### Texto apresentado
Sergipe vem sussurrando no meu ouvido, como um convite insistente. E como ignorar um chamado desses? A partir desse sussurro, fui me aproximando devagar, escutando o que o estado tinha a me contar.

Na Arte dos Encontros, os encontros são como as bordadeiras de Ouro Preto, que sentam juntas para tecer histórias – as vividas e as que ainda serão. Assim também acontece em Sergipe: entre fios de tradição e modernidade, traçam-se memórias, afetos e descobertas.

Dessa vez, o olhar vem de minha amiga Daniela, que foi para Sergipe com o coração aberto, com olhos para ver e alma para sentir. E o que ela encontrou por lá foi muito mais do que um destino – foi um encontro.

Sergipe, um pequeno grande universo

Sergipe, o menor estado do Brasil, revela-se imenso para aqueles que se permitem descobri-lo. Foi o que aconteceu com minha amiga, que chegou de mansinho e partiu maravilhada, transformada pela riqueza que encontrou. Sua jornada atravessou cidades históricas, praias intocadas e tradições que falam sobre a alma vibrante do povo nordestino.

Aracaju: o encontro com o rio, o mar e a cultura viva

Chegar em Aracaju é se deparar com uma cidade banhada pelo Rio Sergipe, cercada de águas que contam histórias. Do alto da ponte, vê-se canais cortando a paisagem, enquanto o sol ilumina as praias extensas, de areia dourada sem fim. O mar, com sua tonalidade misteriosa, mistura-se às águas dos grandes rios – o São Francisco, que separa Sergipe de Alagoas; o Rio Real, que faz divisa com a Bahia, e o próprio Rio Sergipe, que abraça a capital. O mar dali tem sua magia: ondas fortes, dunas, coqueiros inclinados ao vento e uma areia que parece nunca acabar.

### Dados coletados
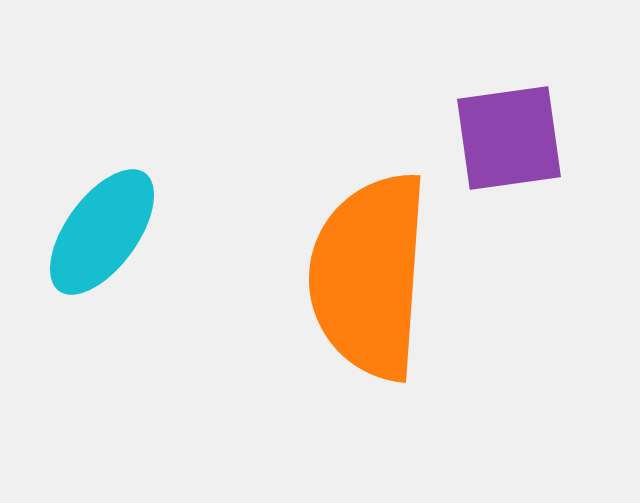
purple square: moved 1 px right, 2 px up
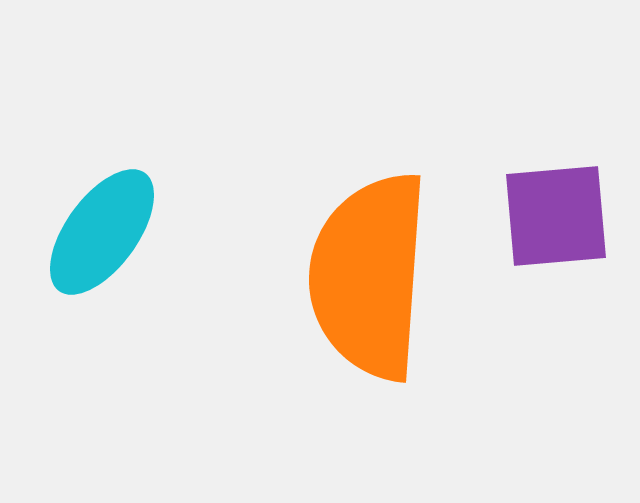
purple square: moved 47 px right, 78 px down; rotated 3 degrees clockwise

### Tarefas a realizar
a) Resuma em duas frases o texto sobre Sergipe.
b) Reproduza fielmente o trecho do texto sobre Sergipe que se inicia com as palavras que contêm "Na Arte dos" e termina em "afetos e descobertas.".
Os dados não são necessários para estas tarefas.

### Conjunto de respostas
a) Sergipe, o menor estado do Brasil, revela-se imenso para quem se permite descobri-lo, como aconteceu com Daniela, que percorreu cidades históricas, praias intocadas e tradições do povo nordestino. Em Aracaju, cidade banhada pelo Rio Sergipe, o mar se mistura às águas dos rios São Francisco, Real e Sergipe e tem ondas fortes, dunas, coqueiros inclinados ao vento e uma areia que parece nunca acabar.

b)
Na Arte dos Encontros, os encontros são como as bordadeiras de Ouro Preto, que sentam juntas para tecer histórias – as vividas e as que ainda serão. Assim também acontece em Sergipe: entre fios de tradição e modernidade, traçam-se memórias, afetos e descobertas.